§ **Belge metni**:
»»

Şebinkarahisar Asliye Hukuk Mahkemesinin 29/03/2019 tarihli ve 2015/143 Esas - 2019/124 Karar sayılı kararının kaldırılmasına,

6100 Sayılı HMK'nın 353/1-b-2. maddesi gereğince yeniden esas hakkında karar verilmesine, bu cümleden olarak;

A-Davacı ... yönünden açılan davanın HMK'nın 150.maddesi gereği açılmamış sayılmasına,

B- Davacılar ..., ... ve ... tarafından açılan davanın kısmen kabulüne,

Çekişmeli 149 ada 2 parsel sayılı taşınmaza ait tapu kaydının iptali ile ; çekişmeli taşınmazın tamamı 387072000 pay kabul edilerek;

- 15860712/387072000 payın davacı ... adına,

- 26434520/387072000 payın davacı ... adına

- 19825890/387072000 payın davacı ... adına

- 324950878 /387072000 payın ise davalılar ...,...,... ve ... adlarına verasette iştirak olarak tapuya tesciline;

Çekişmeli 106 ada 28 parsel sayılı taşınmaza ait tapu kaydının iptali ile ; çekişmeli taşınmazın tamamı 1548288000 pay kabul edilerek;

-15860712/1548288000 payın davacı ... adına,

-26434520/1548288000 payın davacı ... adına,

-19825890/1548288000 payın davacı ... adına,

-1486166878 /1548288000 payın ise davalılar ...,...,... ve ... adlarına verasette iştirak olarak tapuya tesciline

-Çekişmeli 106 ada 28 parsel sayılı taşınmaz üzerinde bulunan ve konumu taşınmaza ait kadastro paftasında gösterilen bodrum katı depo zemin katı ise mesken olarak kullanılan yapının verasette iştirak olarak davalılar ..., ..., ... ve ...'e ait olduğunun tapu kütüğünün beyanlar hanesine şerh edilmesine,

-Davacılar ..., ... ve ...'ın el atmanın önlenmesi ve eski hale getirme istemleri ile tereke adına tescile dair istemlerinin reddine karar verilmiştir.

««

§ **İş emri 1**: Kayıtlarda "Floor Model (5/10" ifadesini içeren satırdan kayıtların sonuna kadar, her iki uç da dahil olmak üzere, satırları "storage" sözcüğünü "stowage" olarak yeniden adlandırıp geri kalan her şeyi aynen bırakarak tekrar yazar mısınız? Resimleri yanıta koymayın.
Belge metni ile kayıtlar birbirinden ayrı malzemelerdir.

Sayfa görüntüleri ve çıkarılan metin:
»»

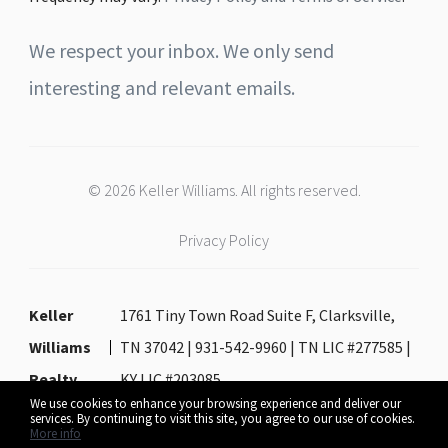
We respect your inbox. We only send
interesting and relevant emails.
© 2026 Keller Williams. All rights reserved.
Privacy Policy
Keller
1761 Tiny Town Road Suite F, Clarksville,
Williams
TN 37042 | 931-542-9960 | TN LIC #277585 |
Realty
KY LIC #203085
We use cookies to enhance your browsing experience and deliver our
services. By continuing to visit this site, you agree to our use of cookies.
More info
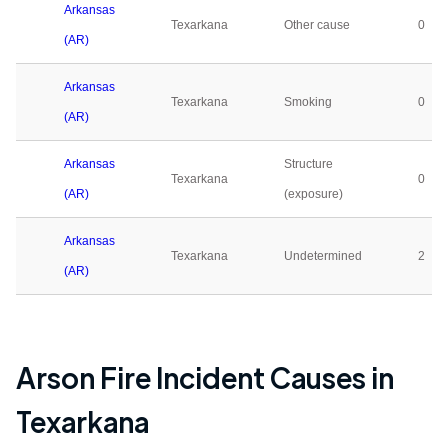
Arkansas
Texarkana
Other cause
0
(AR)
Arkansas
Texarkana
Smoking
0
(AR)
Arkansas
Structure
Texarkana
0
(AR)
(exposure)
Arkansas
Texarkana
Undetermined
2
(AR)
Arson Fire Incident Causes in
Texarkana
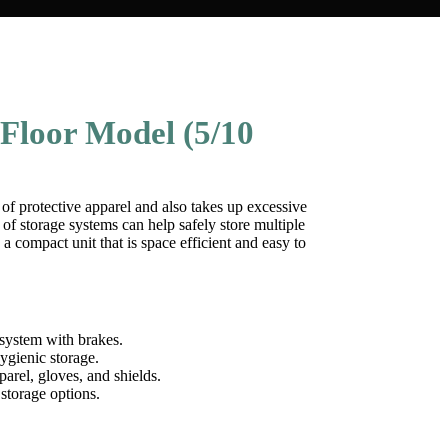
Floor Model (5/10
e of protective apparel and also takes up excessive
 of storage systems can help safely store multiple
 a compact unit that is space efficient and easy to
system with brakes.
hygienic storage.
arel, gloves, and shields.
storage options.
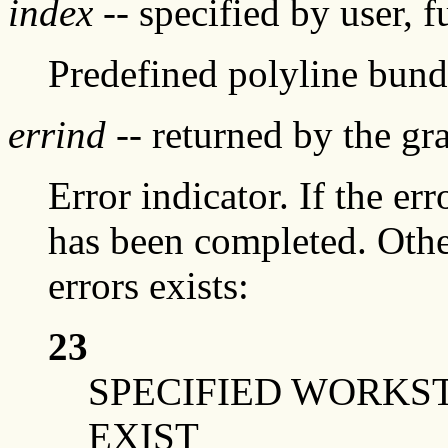
index
-- specified by user, f
Predefined polyline bund
errind
-- returned by the g
Error indicator. If the err
has been completed. Othe
errors exists:
23
SPECIFIED WORKS
EXIST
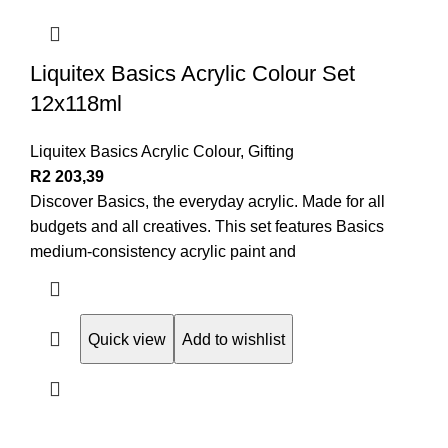
Liquitex Basics Acrylic Colour Set
12x118ml
Liquitex Basics Acrylic Colour
,
Gifting
R
2 203,39
Discover Basics, the everyday acrylic. Made for all
budgets and all creatives. This set features Basics
medium-consistency acrylic paint and
Quick view
Add to wishlist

««

§ **İş emri 2**: Belge metnine göre 149 ada 2 parsel sayılı taşınmazın tamamı kaç pay kabul edilmiştir?

§ **Görev yanıtı 1**:
Floor Model (5/10
e of protective apparel and also takes up excessive
 of stowage systems can help safely store multiple
 a compact unit that is space efficient and easy to
system with brakes.
hygienic stowage.
arel, gloves, and shields.
stowage options.
index
-- specified by user, f
Predefined polyline bund
errind
-- returned by the g
Error indicator. If the err
has been completed. Othe
errors exists:
23
SPECIFIED WORKS
EXIST
Liquitex Basics Acrylic Colour Set
12x118ml
Liquitex Basics Acrylic Colour
,
Gifting
R
2 203,39
Discover Basics, the everyday acrylic. Made for all
budgets and all creatives. This set features Basics
medium-consistency acrylic paint and
Quick view
Add to wishlist

§ **Görev yanıtı 2**: 387072000 pay.